## JOB ITEM
From the entries below, report how many lines contain the string "alte". Give only that number.

## TASK INPUTS

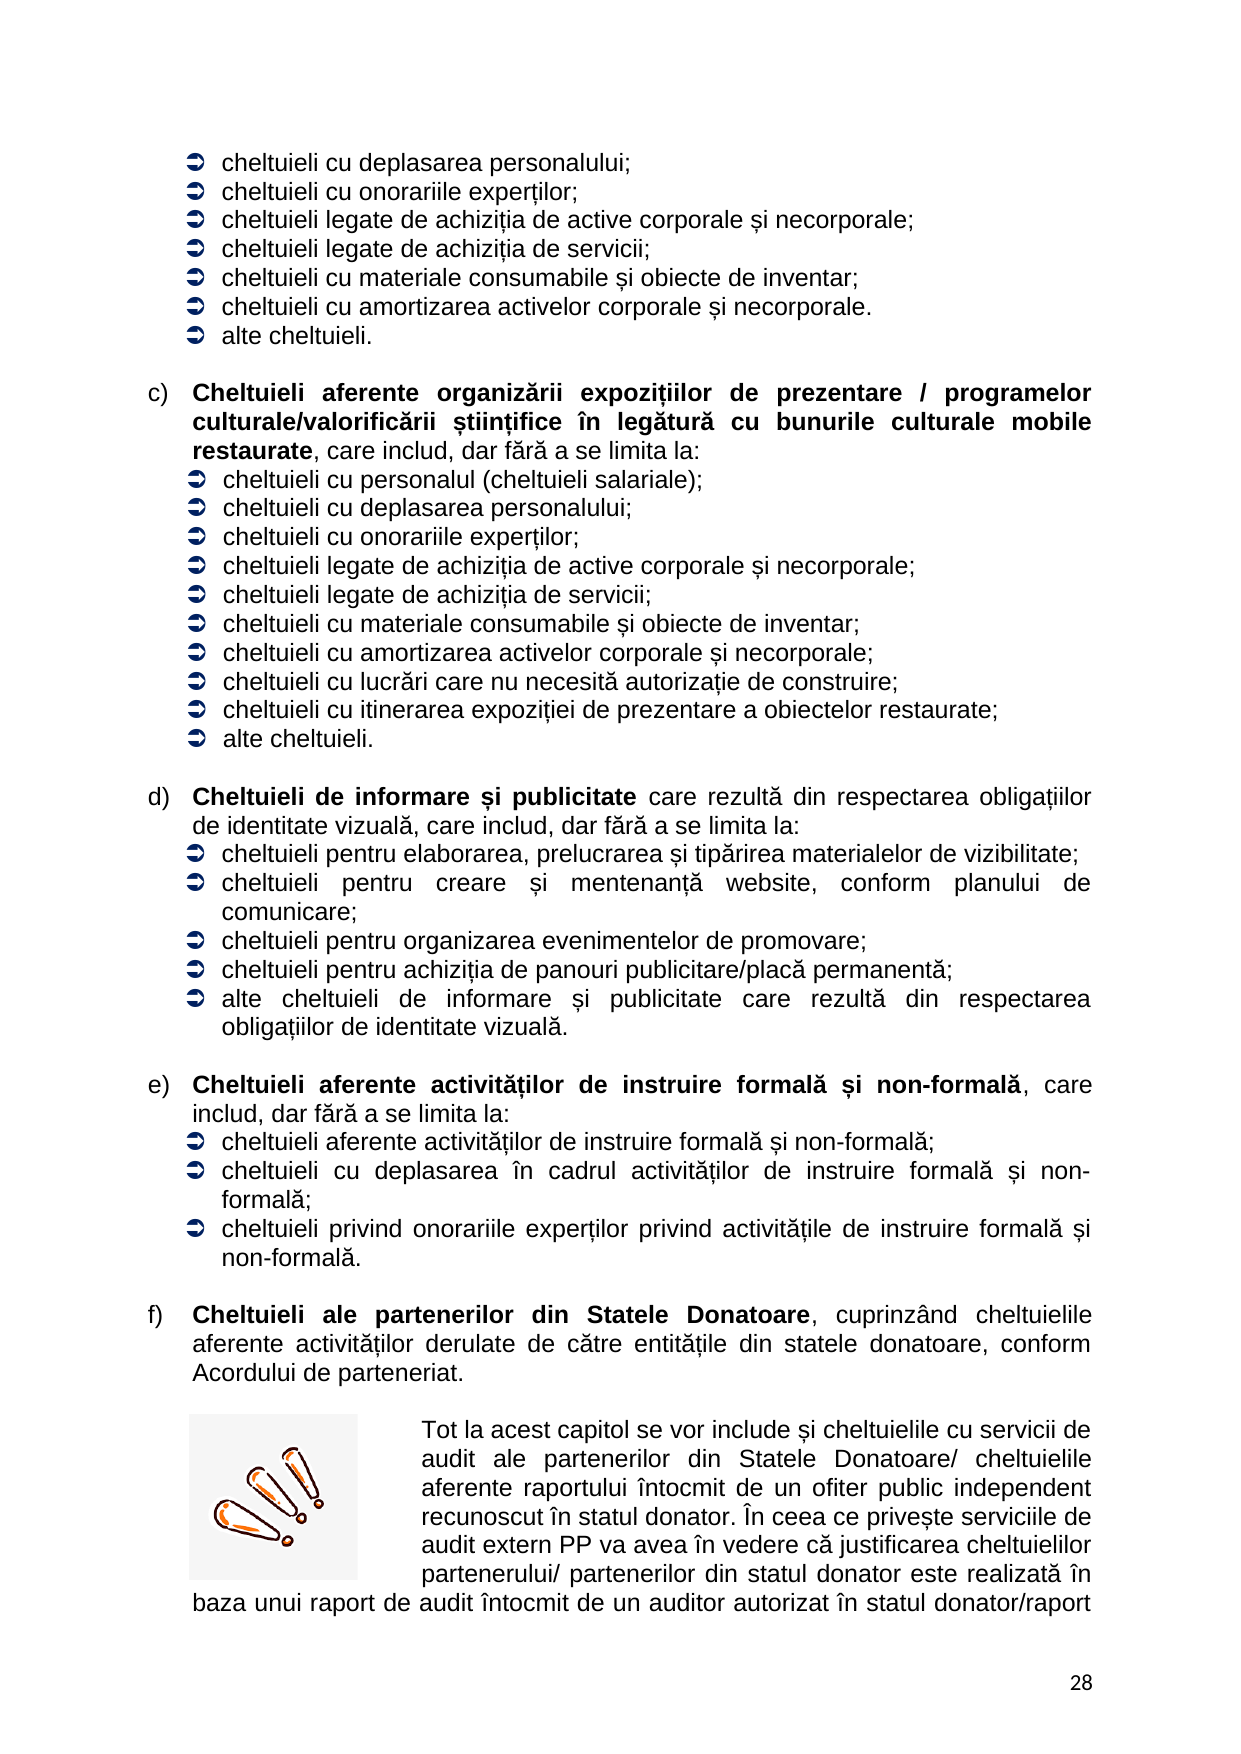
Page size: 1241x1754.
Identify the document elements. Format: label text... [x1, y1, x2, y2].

list cheltuieli legate de achiziția de servicii; [185, 580, 1093, 609]
list Cheltuieli ale partenerilor din Statele Donatoare, cuprinzând cheltuielile aferente activităților derulate de către entitățile din statele donatoare, conform Acordului de parteneriat. [148, 1300, 1093, 1386]
list cheltuieli cu personalul (cheltuieli salariale); [185, 464, 1093, 493]
list Cheltuieli aferente organizării expozițiilor de prezentare / programelor culturale/valorificării științifice în legătură cu bunurile culturale mobile restaurate, care includ, dar fără a se limita la: [148, 378, 1093, 464]
list cheltuieli cu materiale consumabile și obiecte de inventar; [184, 263, 1093, 292]
list cheltuieli cu onorariile experților; [185, 522, 1093, 551]
list cheltuieli privind onorariile experților privind activitățile de instruire formală și non-formală. [184, 1214, 1093, 1271]
list cheltuieli cu itinerarea expoziției de prezentare a obiectelor restaurate; [185, 695, 1093, 724]
list Cheltuieli aferente activităților de instruire formală și non-formală, care includ, dar fără a se limita la: [148, 1070, 1093, 1127]
list cheltuieli cu lucrări care nu necesită autorizație de construire; [185, 667, 1093, 695]
list cheltuieli cu deplasarea în cadrul activităților de instruire formală și non-formală; [184, 1156, 1093, 1214]
list cheltuieli legate de achiziția de servicii; [184, 234, 1093, 263]
list cheltuieli cu materiale consumabile și obiecte de inventar; [185, 609, 1093, 638]
list cheltuieli cu deplasarea personalului; [185, 493, 1093, 522]
list cheltuieli cu deplasarea personalului; [184, 148, 1093, 176]
list cheltuieli pentru creare și mentenanță website, conform planului de comunicare; [184, 868, 1093, 926]
list cheltuieli legate de achiziția de active corporale și necorporale; [185, 551, 1093, 580]
list cheltuieli cu amortizarea activelor corporale și necorporale; [185, 638, 1093, 667]
list alte cheltuieli. [184, 321, 1093, 349]
picture [189, 1414, 358, 1580]
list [192, 1415, 1093, 1616]
list cheltuieli cu onorariile experților; [184, 176, 1093, 205]
list cheltuieli pentru organizarea evenimentelor de promovare; [184, 926, 1093, 955]
list alte cheltuieli. [185, 724, 1093, 753]
list cheltuieli pentru elaborarea, prelucrarea și tipărirea materialelor de vizibilitate; [184, 839, 1093, 868]
list cheltuieli pentru achiziția de panouri publicitare/placă permanentă; [184, 955, 1093, 983]
list cheltuieli aferente activităților de instruire formală și non-formală; [184, 1127, 1093, 1156]
list alte cheltuieli de informare și publicitate care rezultă din respectarea obligațiilor de identitate vizuală. [184, 983, 1093, 1041]
list Cheltuieli de informare și publicitate care rezultă din respectarea obligațiilor de identitate vizuală, care includ, dar fără a se limita la: [148, 782, 1093, 839]
list cheltuieli legate de achiziția de active corporale și necorporale; [184, 205, 1093, 234]
list cheltuieli cu amortizarea activelor corporale și necorporale. [184, 292, 1093, 321]
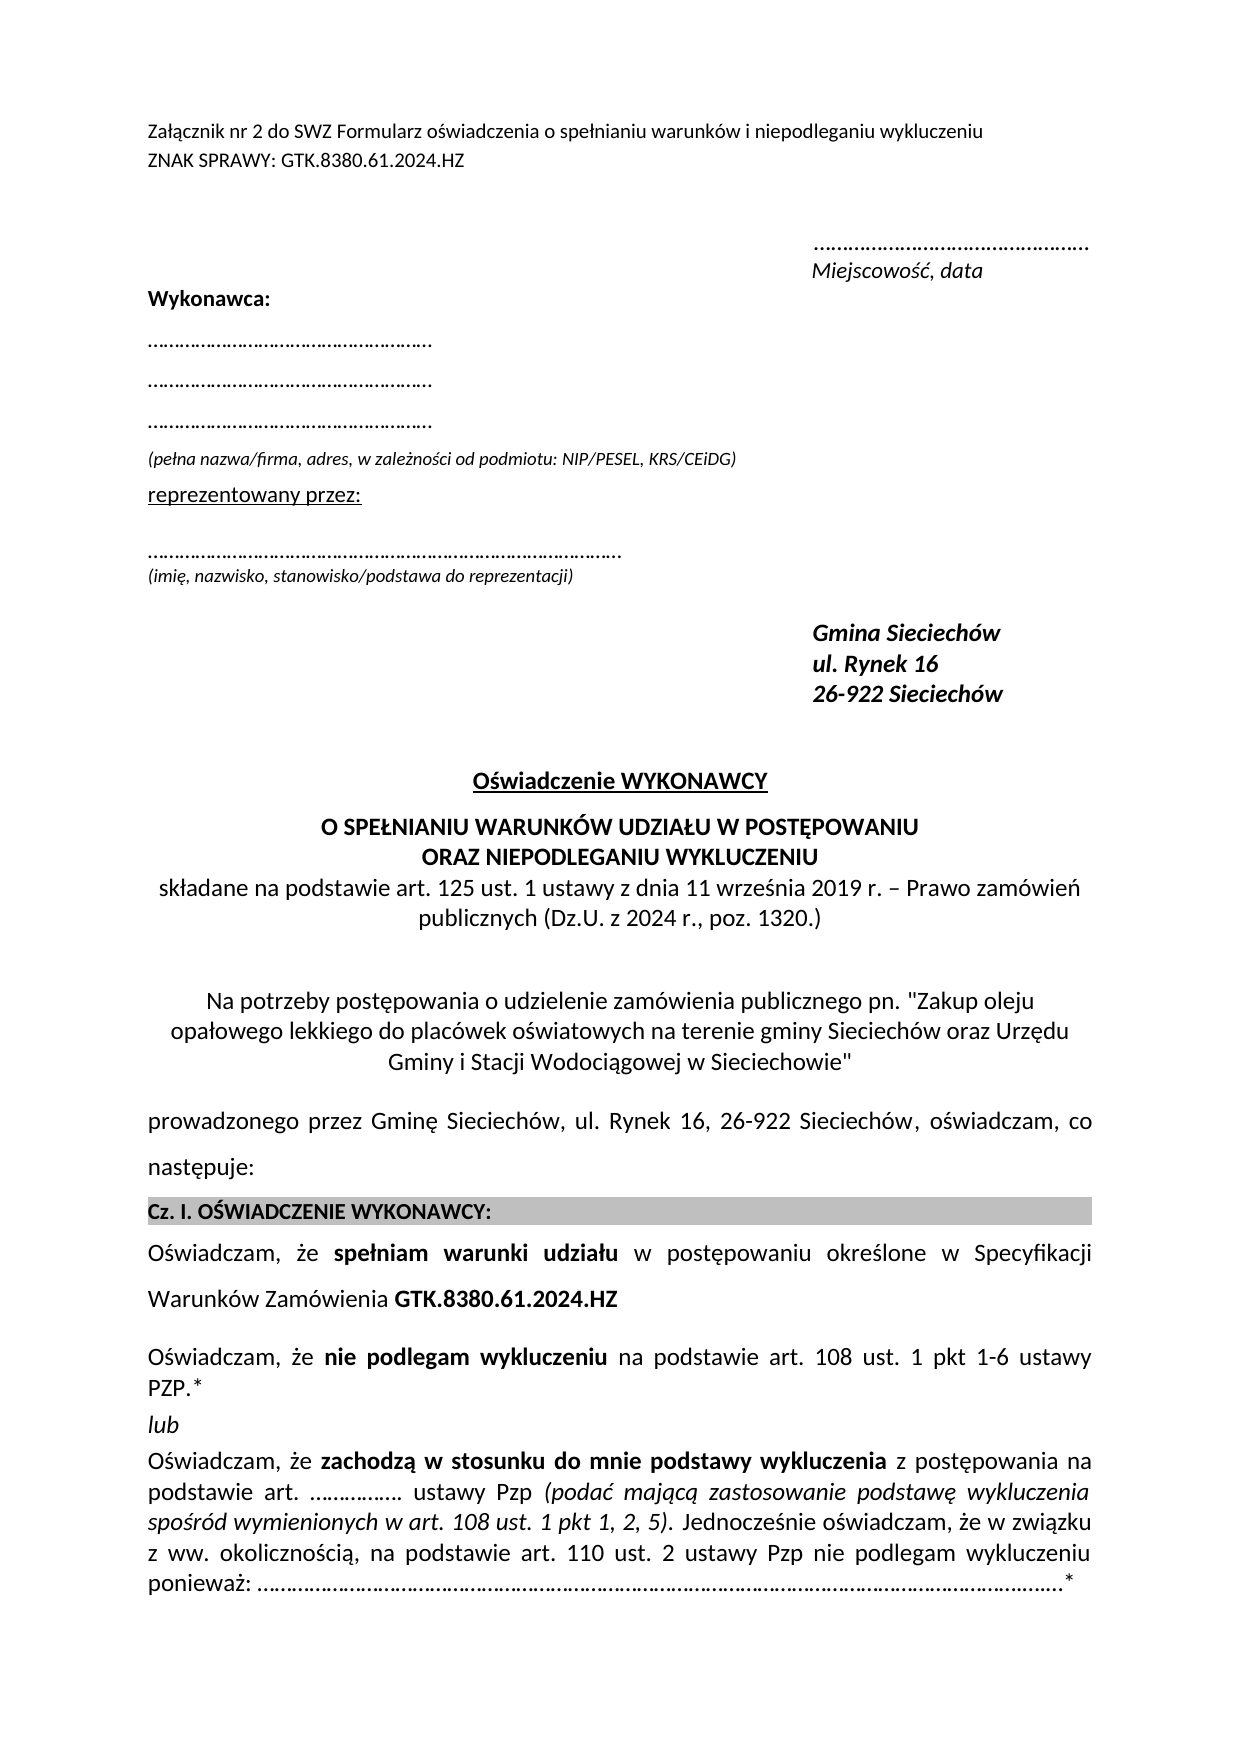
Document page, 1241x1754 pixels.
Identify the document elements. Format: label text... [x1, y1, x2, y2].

## ANSWER SPACE
3